In this recipe, we aggregate credit card transactions for each customer over a 2 hour period and join it with the customer’s average credit card spend. If the total credit card spend over the past 2 hours is more than the average credit card usage of a customer, the account will be flagged as a possible case of credit card theft.
-
Docker
-
If running on Mac/Windows, at least 4GB allocated to Docker:
docker system info | grep Memory
Should return a value greater than 8GB - if not, the Kafka stack will probably not work.

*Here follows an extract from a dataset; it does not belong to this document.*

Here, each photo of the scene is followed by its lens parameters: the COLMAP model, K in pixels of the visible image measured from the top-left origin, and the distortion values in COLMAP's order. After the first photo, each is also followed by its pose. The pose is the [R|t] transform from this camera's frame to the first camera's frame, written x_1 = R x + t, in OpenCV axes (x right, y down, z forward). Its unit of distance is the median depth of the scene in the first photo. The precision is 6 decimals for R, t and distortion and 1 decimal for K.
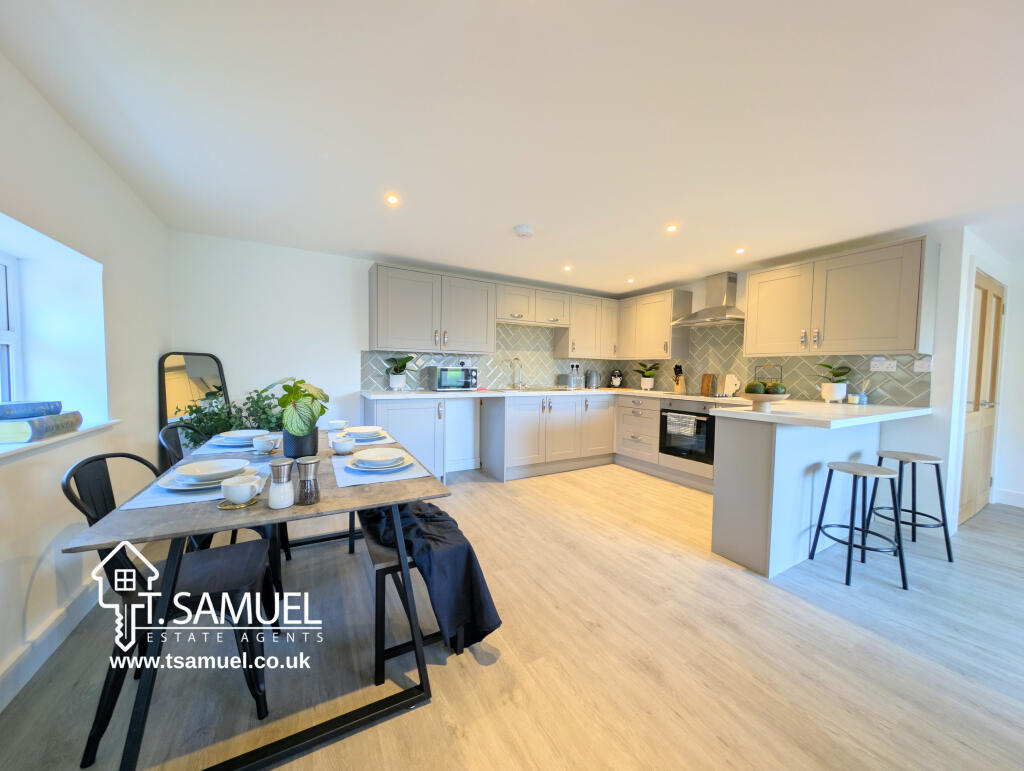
lens RADIAL K [[369.8, 0, 510.0], [0, 369.8, 386.1], [0, 0, 1]] dist [-0.000512, -0.000097]
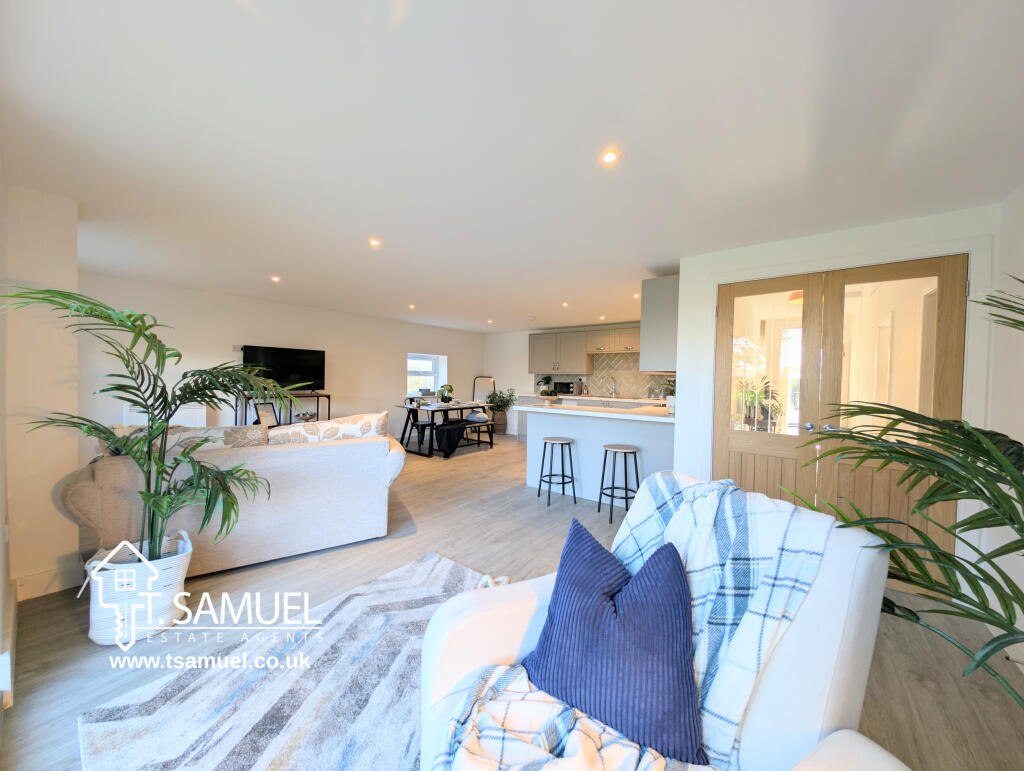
lens RADIAL K [[369.8, 0, 510.0], [0, 369.8, 386.1], [0, 0, 1]] dist [-0.000512, -0.000097]
pose [[0.377535, 0.011551, -0.925923, 1.497536], [-0.042508, 0.999084, -0.004868, -0.009051], [0.925019, 0.041197, 0.377680, 0.065772]]
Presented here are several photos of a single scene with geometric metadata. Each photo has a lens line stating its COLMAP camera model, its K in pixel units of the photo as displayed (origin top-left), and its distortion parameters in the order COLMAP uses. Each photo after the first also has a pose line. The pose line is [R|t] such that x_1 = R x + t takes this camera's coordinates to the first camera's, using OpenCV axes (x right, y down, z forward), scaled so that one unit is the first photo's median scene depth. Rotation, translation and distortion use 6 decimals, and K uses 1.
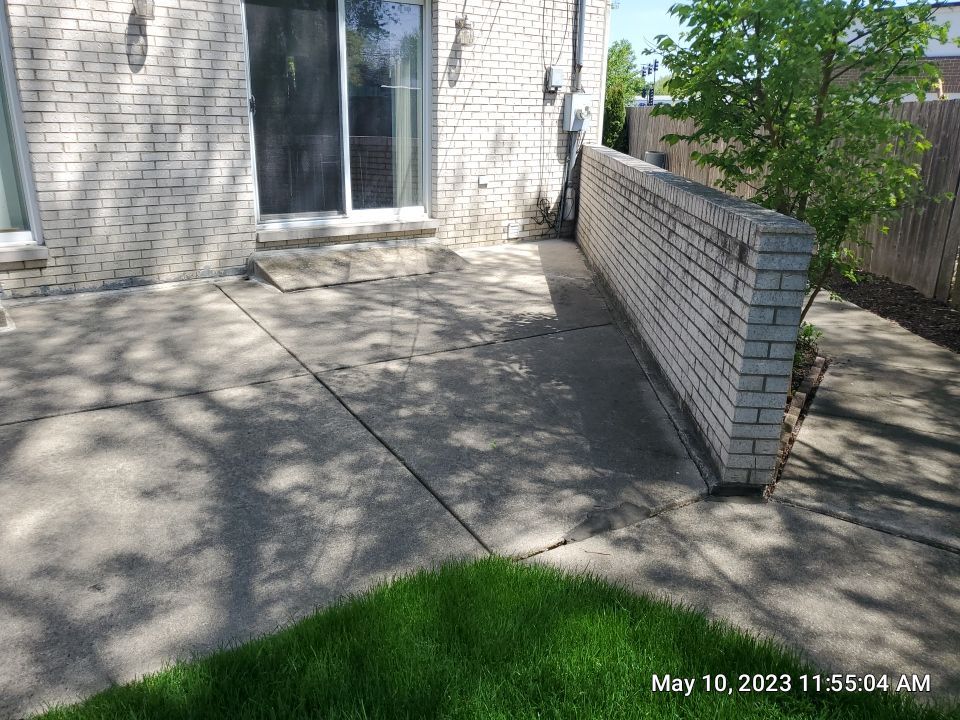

Minimum version is Confluent Platform 5.0
-
Clone this repository
git clone https://github.com/confluentinc/ksql-recipes-try-it-at-home.git
-
Launch:
cd ksql-recipes-try-it-at-home/detecting-unusual-card-activity docker-compose up -d
-
Run KSQL CLI:
docker-compose exec ksql-cli ksql http://ksql-server:8088
-
Register the existing
transactions
topic as a KSQL stream:CREATE STREAM TRANSACTIONS_RAW (ACCOUNT_ID VARCHAR, \ TIMESTAMP VARCHAR, \ CARD_TYPE VARCHAR, \ AMOUNT DOUBLE, \ IP_ADDRESS VARCHAR, \ TRANSACTION_ID VARCHAR) \ WITH (KAFKA_TOPIC='transactions',\ VALUE_FORMAT='JSON');
-
Re-partition the stream on
account_id
, and use Avro for the target stream (this is optional):CREATE STREAM TRANSACTIONS_SOURCE \ WITH (VALUE_FORMAT='AVRO') AS \ SELECT * \ FROM TRANSACTIONS_RAW \ PARTITION BY ACCOUNT_ID;
-
Register the existing stream of customer data from Oracle in the topic
customers
as a KSQL stream:CREATE STREAM CUST_RAW_STREAM (ID BIGINT, \ FIRST_NAME VARCHAR, \ LAST_NAME VARCHAR, \ EMAIL VARCHAR, \ AVG_CREDIT_SPEND DOUBLE) \ WITH (KAFKA_TOPIC='customers', \ VALUE_FORMAT='JSON');
-
Re-partition the customer data stream by
account_id
to prepare for the join, and use Avro for the target stream (this is optional):CREATE STREAM CUSTOMER_REKEYED \ WITH (VALUE_FORMAT='AVRO') AS \ SELECT * \ FROM CUST_RAW_STREAM \ PARTITION BY ID;
-
Register the partitioned customer data topic as a KSQL Table used for the join with the incoming stream of transactions:
CREATE TABLE customer \ WITH (KAFKA_TOPIC='CUSTOMER_REKEYED', \ VALUE_FORMAT='AVRO', \ KEY='ID');
-
Join the transactions to customer information
CREATE STREAM TRANSACTIONS_ENRICHED AS \ SELECT T.ACCOUNT_ID, T.CARD_TYPE, T.AMOUNT, \ C.FIRST_NAME + ' ' + C.LAST_NAME AS FULL_NAME, \ C.AVG_CREDIT_SPEND \ FROM TRANSACTIONS_SOURCE T \ INNER JOIN CUSTOMER C \ ON T.ACCOUNT_ID = C.ID;
-
Aggregate the stream of transactions for each account ID using a 2 hour tumbling window, and filter for accounts in which the total spend in a two hour period is greater than the customer’s average
CREATE TABLE POSSIBLE_STOLEN_CARD AS \ SELECT TIMESTAMPTOSTRING(WindowStart(), 'yyyy-MM-dd HH:mm:ss Z') AS WINDOW_START, \ T.ACCOUNT_ID, T.CARD_TYPE, SUM(T.AMOUNT) AS TOTAL_CREDIT_SPEND, \ T.FULL_NAME, MAX(T.AVG_CREDIT_SPEND) AS AVG_CREDIT_SPEND \ FROM TRANSACTIONS_ENRICHED T \ WINDOW TUMBLING (SIZE 2 HOURS) \ GROUP BY T.ACCOUNT_ID, T.CARD_TYPE, T.FULL_NAME \ HAVING SUM(T.AMOUNT) > MAX(T.AVG_CREDIT_SPEND) ;
Examine the output:
ksql> SELECT WINDOW_START, ACCOUNT_ID, CARD_TYPE, \ TOTAL_CREDIT_SPEND, FULL_NAME, AVG_CREDIT_SPEND \ FROM POSSIBLE_STOLEN_CARD; 2019-01-11 16:00:00 +0000 | 100019 | jcb | 90.69 | Horatius Keefe | 60.58 2019-01-11 16:00:00 +0000 | 100012 | mastercard | 84.04 | Juditha Shwalbe | 53.94 2019-01-11 16:00:00 +0000 | 100016 | maestro | 76.01 | Milo Drewes | 68.33 2019-01-11 16:00:00 +0000 | 100035 | visa-electron | 69.61 | Roxine Furminger | 59.68 …